After being immobile on my back in excruciating pain from a spasm for two days, I’m finally able to sit up on my own. My cat just coughed up a hairball on my couch – which
would require me prying myself out of my recliner in order to clean it up..but I’m picking my battles right now. The hairball will wait. As will, unfortunately, the kid’s and adult yoga classes that I love teaching, the physical training I am doing with my husband and son for a spartan race, and the laundry.
Yesterday I couldn’t sit up to read or focus on anything, so today I am especially grateful that I can extend my arms, t-rex style, enough to type out this blog post. I’m grateful that I could hold my prayer book on my lap and recite the daily blessings of my tradition. I’m grateful I can sing again. (did I mention I was also super sick right before the back went out?)
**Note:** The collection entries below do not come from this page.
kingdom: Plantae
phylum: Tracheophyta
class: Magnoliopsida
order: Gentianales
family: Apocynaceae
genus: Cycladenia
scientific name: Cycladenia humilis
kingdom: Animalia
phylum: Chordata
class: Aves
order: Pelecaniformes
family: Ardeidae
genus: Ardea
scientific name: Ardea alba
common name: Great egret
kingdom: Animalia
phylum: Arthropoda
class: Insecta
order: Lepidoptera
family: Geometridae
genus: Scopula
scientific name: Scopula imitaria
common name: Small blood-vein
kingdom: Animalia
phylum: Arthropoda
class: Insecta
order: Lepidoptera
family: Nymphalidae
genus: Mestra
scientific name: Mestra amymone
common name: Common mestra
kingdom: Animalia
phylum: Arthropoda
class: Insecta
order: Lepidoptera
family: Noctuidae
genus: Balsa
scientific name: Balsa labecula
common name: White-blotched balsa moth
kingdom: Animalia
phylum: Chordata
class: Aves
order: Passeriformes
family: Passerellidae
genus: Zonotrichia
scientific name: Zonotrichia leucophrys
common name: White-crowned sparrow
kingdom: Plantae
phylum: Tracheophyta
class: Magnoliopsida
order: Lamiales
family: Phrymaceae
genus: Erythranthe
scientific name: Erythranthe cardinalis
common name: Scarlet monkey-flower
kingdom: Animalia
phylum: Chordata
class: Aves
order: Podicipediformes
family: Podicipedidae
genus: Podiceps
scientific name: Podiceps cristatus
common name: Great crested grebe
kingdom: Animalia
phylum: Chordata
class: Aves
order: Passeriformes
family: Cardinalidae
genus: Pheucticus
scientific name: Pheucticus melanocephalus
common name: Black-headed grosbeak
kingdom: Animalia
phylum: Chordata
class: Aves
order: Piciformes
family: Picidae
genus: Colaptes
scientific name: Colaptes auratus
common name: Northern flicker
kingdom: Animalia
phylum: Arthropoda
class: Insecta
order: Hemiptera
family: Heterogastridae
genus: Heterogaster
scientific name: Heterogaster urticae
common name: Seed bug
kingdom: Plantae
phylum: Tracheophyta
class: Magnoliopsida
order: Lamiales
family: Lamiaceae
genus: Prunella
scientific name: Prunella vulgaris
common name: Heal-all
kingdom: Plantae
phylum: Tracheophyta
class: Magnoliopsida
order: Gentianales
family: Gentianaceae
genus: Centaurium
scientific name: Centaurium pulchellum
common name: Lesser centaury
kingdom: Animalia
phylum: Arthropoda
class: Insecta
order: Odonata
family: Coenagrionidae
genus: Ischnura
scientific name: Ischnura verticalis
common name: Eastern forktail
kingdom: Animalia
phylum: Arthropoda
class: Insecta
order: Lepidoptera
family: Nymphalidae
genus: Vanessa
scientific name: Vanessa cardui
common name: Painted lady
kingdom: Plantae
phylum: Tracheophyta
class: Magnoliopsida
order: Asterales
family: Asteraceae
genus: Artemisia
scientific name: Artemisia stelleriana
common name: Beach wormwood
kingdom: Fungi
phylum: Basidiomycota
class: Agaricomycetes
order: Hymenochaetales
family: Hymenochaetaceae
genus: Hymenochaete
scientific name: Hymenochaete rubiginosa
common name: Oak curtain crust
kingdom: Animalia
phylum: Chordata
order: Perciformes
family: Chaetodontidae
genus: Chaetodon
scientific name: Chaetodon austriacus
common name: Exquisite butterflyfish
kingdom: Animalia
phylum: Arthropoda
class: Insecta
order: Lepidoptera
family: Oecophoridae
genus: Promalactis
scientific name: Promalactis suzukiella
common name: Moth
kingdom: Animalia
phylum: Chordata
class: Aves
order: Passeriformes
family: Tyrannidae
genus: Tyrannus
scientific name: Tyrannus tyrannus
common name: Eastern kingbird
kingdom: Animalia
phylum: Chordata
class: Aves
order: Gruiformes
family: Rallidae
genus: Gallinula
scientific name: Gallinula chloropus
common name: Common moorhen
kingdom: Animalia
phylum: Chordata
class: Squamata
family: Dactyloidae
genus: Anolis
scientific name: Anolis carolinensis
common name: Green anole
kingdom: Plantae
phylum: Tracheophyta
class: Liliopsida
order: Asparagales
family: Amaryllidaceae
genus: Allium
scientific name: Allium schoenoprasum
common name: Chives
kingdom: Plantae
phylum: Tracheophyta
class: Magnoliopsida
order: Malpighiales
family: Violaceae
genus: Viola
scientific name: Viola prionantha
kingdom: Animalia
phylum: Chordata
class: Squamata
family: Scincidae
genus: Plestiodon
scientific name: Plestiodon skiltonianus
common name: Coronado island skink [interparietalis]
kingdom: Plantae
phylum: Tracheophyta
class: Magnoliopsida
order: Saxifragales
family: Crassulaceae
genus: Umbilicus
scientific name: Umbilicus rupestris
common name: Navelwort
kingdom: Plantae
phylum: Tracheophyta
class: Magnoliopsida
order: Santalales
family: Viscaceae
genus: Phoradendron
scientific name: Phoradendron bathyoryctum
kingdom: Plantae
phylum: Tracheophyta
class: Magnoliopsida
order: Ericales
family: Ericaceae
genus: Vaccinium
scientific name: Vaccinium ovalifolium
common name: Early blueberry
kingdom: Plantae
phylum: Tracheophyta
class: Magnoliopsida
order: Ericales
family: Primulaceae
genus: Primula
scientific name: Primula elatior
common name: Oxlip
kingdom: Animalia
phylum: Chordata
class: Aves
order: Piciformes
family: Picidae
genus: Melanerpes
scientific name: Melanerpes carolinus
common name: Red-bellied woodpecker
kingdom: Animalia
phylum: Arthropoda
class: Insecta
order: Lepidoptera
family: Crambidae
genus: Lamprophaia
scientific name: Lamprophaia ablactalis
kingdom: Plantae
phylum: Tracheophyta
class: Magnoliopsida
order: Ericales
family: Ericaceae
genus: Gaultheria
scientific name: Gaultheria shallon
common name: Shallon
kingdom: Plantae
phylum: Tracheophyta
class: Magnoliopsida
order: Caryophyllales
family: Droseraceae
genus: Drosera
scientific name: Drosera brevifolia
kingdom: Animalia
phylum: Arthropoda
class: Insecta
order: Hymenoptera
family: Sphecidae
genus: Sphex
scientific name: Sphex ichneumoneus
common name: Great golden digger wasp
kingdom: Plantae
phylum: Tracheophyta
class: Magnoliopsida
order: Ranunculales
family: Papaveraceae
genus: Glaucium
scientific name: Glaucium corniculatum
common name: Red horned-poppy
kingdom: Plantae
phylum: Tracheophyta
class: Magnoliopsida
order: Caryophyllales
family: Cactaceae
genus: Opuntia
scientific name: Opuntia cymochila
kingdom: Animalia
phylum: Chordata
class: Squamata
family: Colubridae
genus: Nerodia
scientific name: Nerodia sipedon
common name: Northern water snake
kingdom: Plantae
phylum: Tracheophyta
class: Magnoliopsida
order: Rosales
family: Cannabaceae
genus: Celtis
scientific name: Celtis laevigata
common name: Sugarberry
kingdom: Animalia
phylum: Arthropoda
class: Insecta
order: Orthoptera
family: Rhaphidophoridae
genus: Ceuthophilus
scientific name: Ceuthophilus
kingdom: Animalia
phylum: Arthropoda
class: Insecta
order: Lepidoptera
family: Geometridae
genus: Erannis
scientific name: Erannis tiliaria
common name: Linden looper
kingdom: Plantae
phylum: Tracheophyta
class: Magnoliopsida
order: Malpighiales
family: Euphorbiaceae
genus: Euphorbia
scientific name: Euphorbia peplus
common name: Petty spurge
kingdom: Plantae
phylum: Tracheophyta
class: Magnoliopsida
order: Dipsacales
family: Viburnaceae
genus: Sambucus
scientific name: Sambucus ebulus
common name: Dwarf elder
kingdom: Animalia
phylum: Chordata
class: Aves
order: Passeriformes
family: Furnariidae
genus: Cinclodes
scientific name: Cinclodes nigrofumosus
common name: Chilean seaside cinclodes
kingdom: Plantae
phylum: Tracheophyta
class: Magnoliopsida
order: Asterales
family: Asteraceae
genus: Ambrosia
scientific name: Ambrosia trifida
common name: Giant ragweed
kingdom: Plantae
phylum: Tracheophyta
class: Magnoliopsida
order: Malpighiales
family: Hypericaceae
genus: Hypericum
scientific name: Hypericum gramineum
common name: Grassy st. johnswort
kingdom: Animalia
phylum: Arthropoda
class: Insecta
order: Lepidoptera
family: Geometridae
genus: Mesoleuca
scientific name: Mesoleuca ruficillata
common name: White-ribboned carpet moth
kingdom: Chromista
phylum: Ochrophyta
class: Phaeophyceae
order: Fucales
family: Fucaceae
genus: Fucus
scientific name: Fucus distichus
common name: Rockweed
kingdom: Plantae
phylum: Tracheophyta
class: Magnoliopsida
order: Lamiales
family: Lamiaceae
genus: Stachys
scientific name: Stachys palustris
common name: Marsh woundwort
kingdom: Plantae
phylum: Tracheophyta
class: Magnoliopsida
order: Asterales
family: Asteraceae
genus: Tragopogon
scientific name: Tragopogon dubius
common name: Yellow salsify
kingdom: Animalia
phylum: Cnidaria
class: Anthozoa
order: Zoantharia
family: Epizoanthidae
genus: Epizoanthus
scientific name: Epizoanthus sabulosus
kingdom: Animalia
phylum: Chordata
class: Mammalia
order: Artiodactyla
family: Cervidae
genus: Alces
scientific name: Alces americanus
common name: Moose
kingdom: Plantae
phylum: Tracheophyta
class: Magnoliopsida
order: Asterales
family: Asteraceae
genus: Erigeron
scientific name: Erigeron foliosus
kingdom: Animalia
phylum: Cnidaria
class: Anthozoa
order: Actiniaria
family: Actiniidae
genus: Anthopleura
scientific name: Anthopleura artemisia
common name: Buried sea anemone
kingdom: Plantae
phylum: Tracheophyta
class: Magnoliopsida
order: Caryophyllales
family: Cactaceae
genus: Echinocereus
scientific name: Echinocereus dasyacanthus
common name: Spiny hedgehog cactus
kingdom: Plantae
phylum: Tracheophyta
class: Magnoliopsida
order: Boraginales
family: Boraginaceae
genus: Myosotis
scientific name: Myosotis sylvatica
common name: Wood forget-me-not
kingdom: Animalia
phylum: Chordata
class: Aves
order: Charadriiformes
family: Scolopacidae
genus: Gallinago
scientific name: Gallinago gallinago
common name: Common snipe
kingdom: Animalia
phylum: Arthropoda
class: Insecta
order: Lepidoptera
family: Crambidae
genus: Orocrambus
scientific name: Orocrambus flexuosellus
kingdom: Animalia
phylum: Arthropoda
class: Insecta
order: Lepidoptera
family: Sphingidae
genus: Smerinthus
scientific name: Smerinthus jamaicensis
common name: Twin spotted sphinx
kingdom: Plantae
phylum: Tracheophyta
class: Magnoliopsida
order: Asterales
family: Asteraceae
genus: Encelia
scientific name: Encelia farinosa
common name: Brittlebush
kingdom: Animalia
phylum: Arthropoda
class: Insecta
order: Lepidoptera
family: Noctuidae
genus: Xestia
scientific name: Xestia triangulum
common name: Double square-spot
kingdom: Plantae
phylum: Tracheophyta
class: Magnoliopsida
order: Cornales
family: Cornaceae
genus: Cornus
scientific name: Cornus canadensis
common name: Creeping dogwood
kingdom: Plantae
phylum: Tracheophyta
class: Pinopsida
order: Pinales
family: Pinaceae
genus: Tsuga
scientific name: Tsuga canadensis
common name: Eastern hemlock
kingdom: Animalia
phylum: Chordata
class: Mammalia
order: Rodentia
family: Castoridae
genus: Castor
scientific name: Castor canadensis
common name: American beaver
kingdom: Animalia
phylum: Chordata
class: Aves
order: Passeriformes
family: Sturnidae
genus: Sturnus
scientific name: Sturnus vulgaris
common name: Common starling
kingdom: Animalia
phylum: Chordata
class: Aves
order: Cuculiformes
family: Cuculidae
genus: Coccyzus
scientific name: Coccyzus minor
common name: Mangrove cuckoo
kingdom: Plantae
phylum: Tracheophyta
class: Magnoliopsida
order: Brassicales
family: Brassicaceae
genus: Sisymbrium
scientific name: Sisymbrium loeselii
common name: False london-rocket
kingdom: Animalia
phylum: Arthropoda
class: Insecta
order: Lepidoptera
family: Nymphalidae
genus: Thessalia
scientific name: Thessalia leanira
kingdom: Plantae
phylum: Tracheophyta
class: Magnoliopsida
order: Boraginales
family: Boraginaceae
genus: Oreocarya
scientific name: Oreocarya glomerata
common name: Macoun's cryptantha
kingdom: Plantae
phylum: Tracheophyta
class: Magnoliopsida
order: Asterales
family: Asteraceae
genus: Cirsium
One of the daily blessings (nisim b’chol yom) is gratitude to Adonai, our God, who lifts up the fallen. (Zokeif k’fufim) Another way to interpret this is gratitude for rising to a new day. And I am certainly thankful for that. To rise up, to breathe without pain, (unlike yesterday) and to have the gift of life. A deeper appreciation for the other morning prayers arose for me…modah ani, thank you God for restoring my soul to me upon awakening, for giving me another opportunity to live as fully as a can, with what I have available. Asher yatzar, praised be God who created this body, and all the pathways and openings that allow for harmony within…this heart beating, these sacred breaths…the ability to use the bathroom – seriously, I take that one for granted. Instead of saying, “Oh man, I have to pee again?” I can say , “Yes! I get to pee again!” I can fine tune my perception, and see my life through the lens of gratitude and awe, central themes in the Jewish tradition.
As much as I detest being sick, feeling weak, and slowing down, I also know that there is a natural ebb and flow to our lives. It cannot be all flow, all the time. A non- stop beautiful ocean wave is called a tsunami. Not so fun.
So I will embrace the ebb in my life this week. I will use it as an opportunity to listen more deeply to the still small voice within. I will be vulnerable in offering up my voice, and sharing myself in this way. And I will embrace the sacred insights of my soul as they rise up, written in the sand, before the next wave comes in.